Activity: Copy each line below as it stands, but skip any picture it contains.

START Data supplied

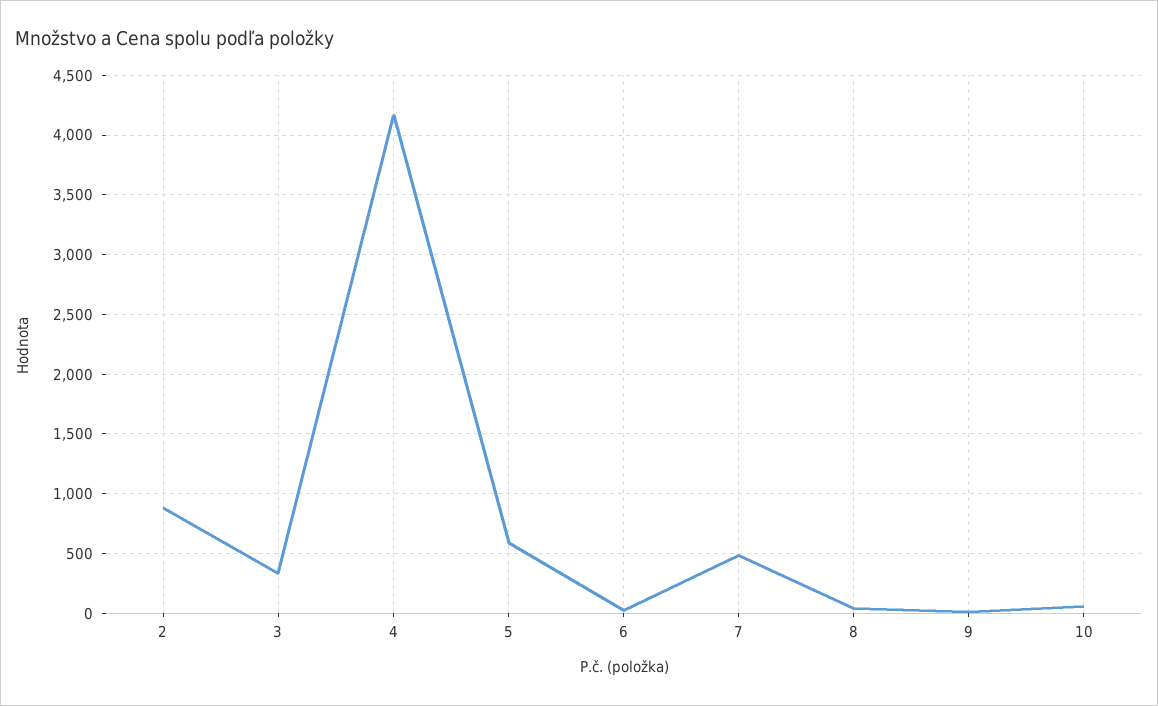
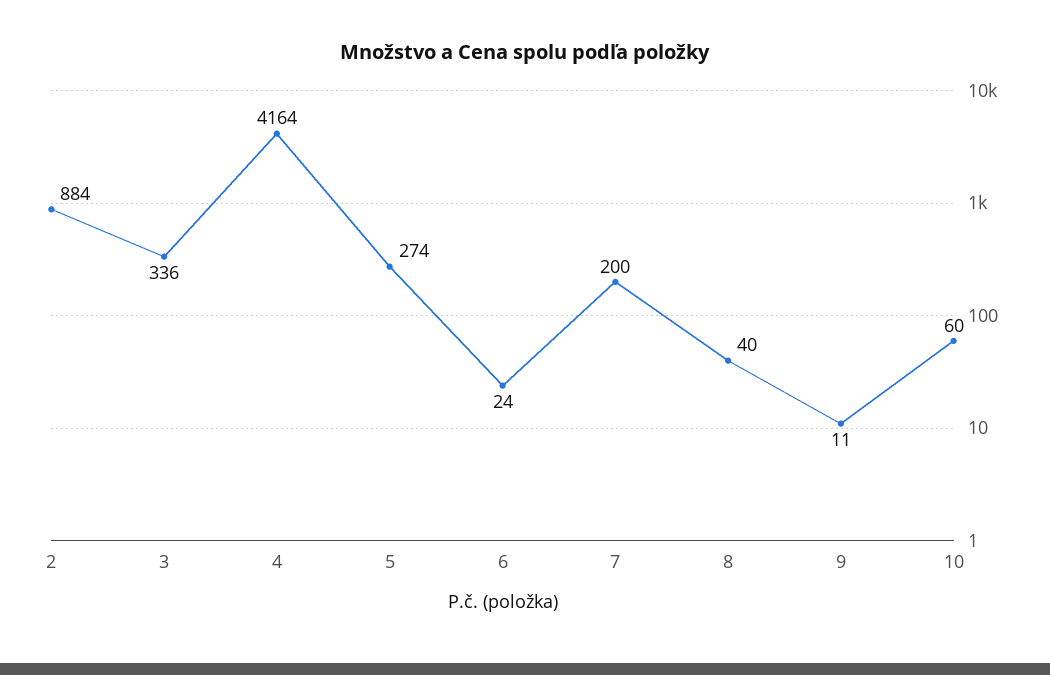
  {
    "2": 884,
    "3": 336,
    "4": 4164,
-   "5": 600,
+   "5": 274,
    "6": 24,
-   "7": 500,
+   "7": 200,
    "8": 40,
    "9": 11,
    "10": 60
  }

END Data supplied

Task answer:
  {
    "2": 884,
    "3": 336,
    "4": 4164,
-   "5": 600,
+   "5": 274,
    "6": 24,
-   "7": 500,
+   "7": 200,
    "8": 40,
    "9": 11,
    "10": 60
  }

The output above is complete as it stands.